### [Work instructions]
Among the records below, which lines contain the string "minim"? Report them.

### [Collected data]
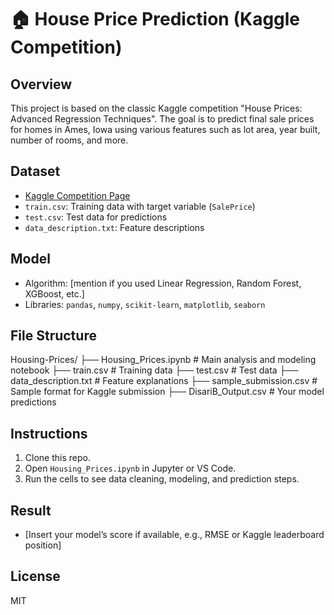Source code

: # 🏠 House Price Prediction (Kaggle Competition)

## Overview
This project is based on the classic Kaggle competition "House Prices: Advanced Regression Techniques". The goal is to predict final sale prices for homes in Ames, Iowa using various features such as lot area, year built, number of rooms, and more.

## Dataset
- [Kaggle Competition Page](https://www.kaggle.com/competitions/house-prices-advanced-regression-techniques)
- `train.csv`: Training data with target variable (`SalePrice`)
- `test.csv`: Test data for predictions
- `data_description.txt`: Feature descriptions

## Model
- Algorithm: [mention if you used Linear Regression, Random Forest, XGBoost, etc.]
- Libraries: `pandas`, `numpy`, `scikit-learn`, `matplotlib`, `seaborn`

## File Structure
Housing-Prices/ 
├── Housing_Prices.ipynb # Main analysis and modeling notebook 
├── train.csv # Training data 
├── test.csv # Test data 
├── data_description.txt # Feature explanations ├── sample_submission.csv # Sample format for Kaggle submission 
├── DisariB_Output.csv # Your model predictions


## Instructions
1. Clone this repo.
2. Open `Housing_Prices.ipynb` in Jupyter or VS Code.
3. Run the cells to see data cleaning, modeling, and prediction steps.

## Result
- [Insert your model’s score if available, e.g., RMSE or Kaggle leaderboard position]

## License
MIT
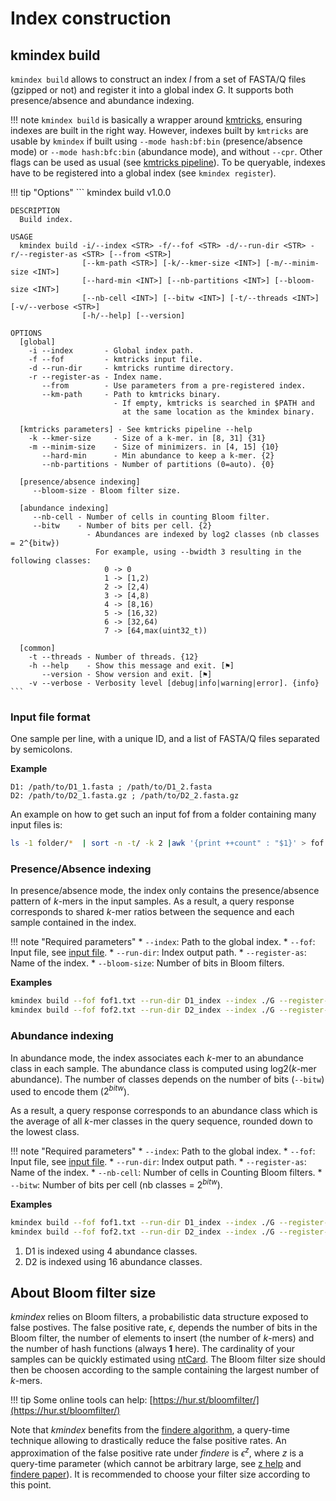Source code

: # Index construction

## **kmindex build**

`kmindex build` allows to construct an index $I$ from a set of FASTA/Q files (gzipped or not) and register it into a global index $G$. It supports both presence/absence and abundance indexing.

!!! note
    `kmindex build` is basically a wrapper around [kmtricks](https://github.com/tlemane/kmtricks), ensuring indexes are built in the right way. However, indexes built by `kmtricks` are usable by `kmindex` if built using `--mode hash:bf:bin` (presence/absence mode) or `--mode hash:bfc:bin` (abundance mode), and without `--cpr`. Other flags can be used as usual (see [kmtricks pipeline](https://github.com/tlemane/kmtricks/wiki/kmtricks-pipeline)). To be queryable, indexes have to be registered into a global index (see `kmindex register`).

!!! tip "Options"
    ```
    kmindex build v1.0.0

    DESCRIPTION
      Build index.

    USAGE
      kmindex build -i/--index <STR> -f/--fof <STR> -d/--run-dir <STR> -r/--register-as <STR> [--from <STR>]
                    [--km-path <STR>] [-k/--kmer-size <INT>] [-m/--minim-size <INT>]
                    [--hard-min <INT>] [--nb-partitions <INT>] [--bloom-size <INT>]
                    [--nb-cell <INT>] [--bitw <INT>] [-t/--threads <INT>] [-v/--verbose <STR>]
                    [-h/--help] [--version]

    OPTIONS
      [global]
        -i --index       - Global index path.
        -f --fof         - kmtricks input file.
        -d --run-dir     - kmtricks runtime directory.
        -r --register-as - Index name.
           --from        - Use parameters from a pre-registered index.
           --km-path     - Path to kmtricks binary.
                           - If empty, kmtricks is searched in $PATH and
                             at the same location as the kmindex binary.

      [kmtricks parameters] - See kmtricks pipeline --help
        -k --kmer-size     - Size of a k-mer. in [8, 31] {31}
        -m --minim-size    - Size of minimizers. in [4, 15] {10}
           --hard-min      - Min abundance to keep a k-mer. {2}
           --nb-partitions - Number of partitions (0=auto). {0}

      [presence/absence indexing]
         --bloom-size - Bloom filter size.

      [abundance indexing]
         --nb-cell - Number of cells in counting Bloom filter.
         --bitw    - Number of bits per cell. {2}
                     - Abundances are indexed by log2 classes (nb classes = 2^{bitw})
                       For example, using --bwidth 3 resulting in the following classes:
                         0 -> 0
                         1 -> [1,2)
                         2 -> [2,4)
                         3 -> [4,8)
                         4 -> [8,16)
                         5 -> [16,32)
                         6 -> [32,64)
                         7 -> [64,max(uint32_t))

      [common]
        -t --threads - Number of threads. {12}
        -h --help    - Show this message and exit. [⚑]
           --version - Show version and exit. [⚑]
        -v --verbose - Verbosity level [debug|info|warning|error]. {info}
    ```

### **Input file format**

One sample per line, with a unique ID, and a list of FASTA/Q files separated by semicolons.

**Example**
```
D1: /path/to/D1_1.fasta ; /path/to/D1_2.fasta
D2: /path/to/D2_1.fasta.gz ; /path/to/D2_2.fasta.gz
```

An example on how to get such an input fof from a folder containing many input files is:
```bash
ls -1 folder/*  | sort -n -t/ -k 2 |awk '{print ++count" : "$1}' > fof.txt
```

### **Presence/Absence indexing**

In presence/absence mode, the index only contains the presence/absence pattern of $k$-mers in the input samples. As a result, a query response corresponds to shared $k$-mer ratios between the sequence and each sample contained in the index.

!!! note "Required parameters"
    * `--index`: Path to the global index.
    * `--fof`: Input file, see [input file](#Input-file-format).
    * `--run-dir`: Index output path.
    * `--register-as`: Name of the index.
    * `--bloom-size`: Number of bits in Bloom filters.

**Examples**
```bash
kmindex build --fof fof1.txt --run-dir D1_index --index ./G --register-as D1 --hard-min --kmer-size 25 --bloom-size 1000000
kmindex build --fof fof2.txt --run-dir D2_index --index ./G --register-as D2 --hard-min --kmer-size 25 --bloom-size 1000000
```

### **Abundance indexing**

In abundance mode, the index associates each $k$-mer to an abundance class in each sample. The abundance class is computed using log2($k$-mer abundance). The number of classes depends on the number of bits (`--bitw`) used to encode them ($2^{bitw}$).

As a result, a query response corresponds to an abundance class which is the average of all $k$-mer classes in the query sequence, rounded down to the lowest class.

!!! note "Required parameters"
    * `--index`: Path to the global index.
    * `--fof`: Input file, see [input file](#Input-file-format).
    * `--run-dir`: Index output path.
    * `--register-as`: Name of the index.
    * `--nb-cell`: Number of cells in Counting Bloom filters.
    * `--bitw`: Number of bits per cell (nb classes = $2^{bitw}$).

**Examples**
```bash
kmindex build --fof fof1.txt --run-dir D1_index --index ./G --register-as D1 --hard-min --kmer-size 25 --nb-cell 1000000 --bitw 2 # (1)!
kmindex build --fof fof2.txt --run-dir D2_index --index ./G --register-as D2 --hard-min --kmer-size 25 --nb-cell 1000000 --bitw 4 # (2)!
```

1. D1 is indexed using 4 abundance classes.
2. D2 is indexed using 16 abundance classes.

## **About Bloom filter size**

*kmindex* relies on Bloom filters, a probabilistic data structure exposed to false postives. The false positive rate, $\epsilon$, depends the number of bits in the Bloom filter, the number of elements to insert (the number of $k$-mers) and the number of hash functions (always **1** here). The cardinality of your samples can be quickly estimated using [ntCard](https://github.com/bcgsc/ntCard). The Bloom filter size should then be choosen according to the sample containing the largest number of $k$-mers.

!!! tip
    Some online tools can help: [https://hur.st/bloomfilter/](https://hur.st/bloomfilter/)

Note that *kmindex* benefits from the [findere algorithm](https://github.com/lrobidou/findere), a query-time technique allowing to drastically reduce the false positive rates. An approximation of the false positive rate under *findere* is $\epsilon^z$, where $z$ is a query-time parameter (which cannot be arbitrary large, see [z help](query.md#about-the-z-parameter) and [findere paper](http://dx.doi.org/10.1007/978-3-030-86692-1_13)). It is recommended to choose your filter size according to this point.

### [Answer box]
                    [--km-path <STR>] [-k/--kmer-size <INT>] [-m/--minim-size <INT>]
        -m --minim-size    - Size of minimizers. in [4, 15] {10}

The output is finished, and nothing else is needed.